• **WORK ORDER**
What do the entries below say? Restate them word for word.

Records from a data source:
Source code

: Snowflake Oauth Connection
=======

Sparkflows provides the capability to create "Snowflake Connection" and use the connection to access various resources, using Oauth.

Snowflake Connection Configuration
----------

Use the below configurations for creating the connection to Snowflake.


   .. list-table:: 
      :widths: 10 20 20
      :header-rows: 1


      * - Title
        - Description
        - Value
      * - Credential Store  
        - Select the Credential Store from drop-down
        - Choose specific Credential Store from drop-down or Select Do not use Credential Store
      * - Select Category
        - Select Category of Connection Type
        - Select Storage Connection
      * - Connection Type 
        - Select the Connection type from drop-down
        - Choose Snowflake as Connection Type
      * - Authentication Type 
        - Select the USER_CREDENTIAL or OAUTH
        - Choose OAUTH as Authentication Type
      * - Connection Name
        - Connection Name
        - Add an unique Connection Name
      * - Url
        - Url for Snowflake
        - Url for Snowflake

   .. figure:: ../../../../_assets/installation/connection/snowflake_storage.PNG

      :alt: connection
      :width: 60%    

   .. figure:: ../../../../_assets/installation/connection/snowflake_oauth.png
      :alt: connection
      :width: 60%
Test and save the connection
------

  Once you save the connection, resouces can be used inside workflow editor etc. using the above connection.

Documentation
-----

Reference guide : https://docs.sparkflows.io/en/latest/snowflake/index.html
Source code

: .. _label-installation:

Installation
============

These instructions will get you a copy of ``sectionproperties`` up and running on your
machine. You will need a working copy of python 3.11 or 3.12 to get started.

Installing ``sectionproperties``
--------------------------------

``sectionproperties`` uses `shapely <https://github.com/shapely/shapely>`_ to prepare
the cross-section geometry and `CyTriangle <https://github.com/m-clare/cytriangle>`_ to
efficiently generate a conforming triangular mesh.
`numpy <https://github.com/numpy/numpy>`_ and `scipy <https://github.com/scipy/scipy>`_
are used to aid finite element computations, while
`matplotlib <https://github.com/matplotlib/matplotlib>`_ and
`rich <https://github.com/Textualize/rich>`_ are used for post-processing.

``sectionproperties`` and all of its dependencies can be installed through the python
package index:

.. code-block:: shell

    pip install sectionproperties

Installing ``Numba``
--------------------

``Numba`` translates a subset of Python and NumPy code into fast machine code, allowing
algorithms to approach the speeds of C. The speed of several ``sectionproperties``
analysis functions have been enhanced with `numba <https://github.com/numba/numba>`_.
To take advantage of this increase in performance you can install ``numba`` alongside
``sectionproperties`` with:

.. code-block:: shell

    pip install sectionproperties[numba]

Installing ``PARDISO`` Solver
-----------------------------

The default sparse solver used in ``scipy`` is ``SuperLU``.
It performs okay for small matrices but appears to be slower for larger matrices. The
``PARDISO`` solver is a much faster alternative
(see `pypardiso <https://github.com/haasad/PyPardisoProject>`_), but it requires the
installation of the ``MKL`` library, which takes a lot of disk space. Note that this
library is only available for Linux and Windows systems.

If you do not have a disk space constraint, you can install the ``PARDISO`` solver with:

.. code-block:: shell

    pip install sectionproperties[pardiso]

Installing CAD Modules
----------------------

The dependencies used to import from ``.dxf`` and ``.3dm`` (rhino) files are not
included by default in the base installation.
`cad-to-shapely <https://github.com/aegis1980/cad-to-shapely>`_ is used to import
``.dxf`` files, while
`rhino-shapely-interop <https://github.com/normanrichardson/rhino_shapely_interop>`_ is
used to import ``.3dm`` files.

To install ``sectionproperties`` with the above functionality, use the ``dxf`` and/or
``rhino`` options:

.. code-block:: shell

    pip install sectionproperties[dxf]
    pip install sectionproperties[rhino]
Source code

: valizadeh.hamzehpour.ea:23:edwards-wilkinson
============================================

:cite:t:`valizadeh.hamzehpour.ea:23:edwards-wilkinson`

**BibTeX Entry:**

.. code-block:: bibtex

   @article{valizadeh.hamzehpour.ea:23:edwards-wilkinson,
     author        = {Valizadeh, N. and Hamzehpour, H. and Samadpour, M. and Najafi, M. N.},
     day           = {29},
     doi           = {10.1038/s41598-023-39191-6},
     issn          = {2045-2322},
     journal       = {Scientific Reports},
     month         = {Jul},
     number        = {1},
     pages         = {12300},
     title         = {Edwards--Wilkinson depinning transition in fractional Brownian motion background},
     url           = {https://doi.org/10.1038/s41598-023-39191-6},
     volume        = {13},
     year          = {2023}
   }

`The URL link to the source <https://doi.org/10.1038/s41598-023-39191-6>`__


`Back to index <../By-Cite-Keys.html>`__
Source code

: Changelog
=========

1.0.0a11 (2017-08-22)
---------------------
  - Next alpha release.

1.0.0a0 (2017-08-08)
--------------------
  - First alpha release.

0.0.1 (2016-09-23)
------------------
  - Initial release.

• **PROBLEM SOLUTION**
Source code

: Snowflake Oauth Connection
=======

Sparkflows provides the capability to create "Snowflake Connection" and use the connection to access various resources, using Oauth.

Snowflake Connection Configuration
----------

Use the below configurations for creating the connection to Snowflake.


   .. list-table:: 
      :widths: 10 20 20
      :header-rows: 1


      * - Title
        - Description
        - Value
      * - Credential Store  
        - Select the Credential Store from drop-down
        - Choose specific Credential Store from drop-down or Select Do not use Credential Store
      * - Select Category
        - Select Category of Connection Type
        - Select Storage Connection
      * - Connection Type 
        - Select the Connection type from drop-down
        - Choose Snowflake as Connection Type
      * - Authentication Type 
        - Select the USER_CREDENTIAL or OAUTH
        - Choose OAUTH as Authentication Type
      * - Connection Name
        - Connection Name
        - Add an unique Connection Name
      * - Url
        - Url for Snowflake
        - Url for Snowflake

   .. figure:: ../../../../_assets/installation/connection/snowflake_storage.PNG

      :alt: connection
      :width: 60%    

   .. figure:: ../../../../_assets/installation/connection/snowflake_oauth.png
      :alt: connection
      :width: 60%
Test and save the connection
------

  Once you save the connection, resouces can be used inside workflow editor etc. using the above connection.

Documentation
-----

Reference guide : https://docs.sparkflows.io/en/latest/snowflake/index.html
Source code

: .. _label-installation:

Installation
============

These instructions will get you a copy of ``sectionproperties`` up and running on your
machine. You will need a working copy of python 3.11 or 3.12 to get started.

Installing ``sectionproperties``
--------------------------------

``sectionproperties`` uses `shapely <https://github.com/shapely/shapely>`_ to prepare
the cross-section geometry and `CyTriangle <https://github.com/m-clare/cytriangle>`_ to
efficiently generate a conforming triangular mesh.
`numpy <https://github.com/numpy/numpy>`_ and `scipy <https://github.com/scipy/scipy>`_
are used to aid finite element computations, while
`matplotlib <https://github.com/matplotlib/matplotlib>`_ and
`rich <https://github.com/Textualize/rich>`_ are used for post-processing.

``sectionproperties`` and all of its dependencies can be installed through the python
package index:

.. code-block:: shell

    pip install sectionproperties

Installing ``Numba``
--------------------

``Numba`` translates a subset of Python and NumPy code into fast machine code, allowing
algorithms to approach the speeds of C. The speed of several ``sectionproperties``
analysis functions have been enhanced with `numba <https://github.com/numba/numba>`_.
To take advantage of this increase in performance you can install ``numba`` alongside
``sectionproperties`` with:

.. code-block:: shell

    pip install sectionproperties[numba]

Installing ``PARDISO`` Solver
-----------------------------

The default sparse solver used in ``scipy`` is ``SuperLU``.
It performs okay for small matrices but appears to be slower for larger matrices. The
``PARDISO`` solver is a much faster alternative
(see `pypardiso <https://github.com/haasad/PyPardisoProject>`_), but it requires the
installation of the ``MKL`` library, which takes a lot of disk space. Note that this
library is only available for Linux and Windows systems.

If you do not have a disk space constraint, you can install the ``PARDISO`` solver with:

.. code-block:: shell

    pip install sectionproperties[pardiso]

Installing CAD Modules
----------------------

The dependencies used to import from ``.dxf`` and ``.3dm`` (rhino) files are not
included by default in the base installation.
`cad-to-shapely <https://github.com/aegis1980/cad-to-shapely>`_ is used to import
``.dxf`` files, while
`rhino-shapely-interop <https://github.com/normanrichardson/rhino_shapely_interop>`_ is
used to import ``.3dm`` files.

To install ``sectionproperties`` with the above functionality, use the ``dxf`` and/or
``rhino`` options:

.. code-block:: shell

    pip install sectionproperties[dxf]
    pip install sectionproperties[rhino]
Source code

: valizadeh.hamzehpour.ea:23:edwards-wilkinson
============================================

:cite:t:`valizadeh.hamzehpour.ea:23:edwards-wilkinson`

**BibTeX Entry:**

.. code-block:: bibtex

   @article{valizadeh.hamzehpour.ea:23:edwards-wilkinson,
     author        = {Valizadeh, N. and Hamzehpour, H. and Samadpour, M. and Najafi, M. N.},
     day           = {29},
     doi           = {10.1038/s41598-023-39191-6},
     issn          = {2045-2322},
     journal       = {Scientific Reports},
     month         = {Jul},
     number        = {1},
     pages         = {12300},
     title         = {Edwards--Wilkinson depinning transition in fractional Brownian motion background},
     url           = {https://doi.org/10.1038/s41598-023-39191-6},
     volume        = {13},
     year          = {2023}
   }

`The URL link to the source <https://doi.org/10.1038/s41598-023-39191-6>`__


`Back to index <../By-Cite-Keys.html>`__
Source code

: Changelog
=========

1.0.0a11 (2017-08-22)
---------------------
  - Next alpha release.

1.0.0a0 (2017-08-08)
--------------------
  - First alpha release.

0.0.1 (2016-09-23)
------------------
  - Initial release.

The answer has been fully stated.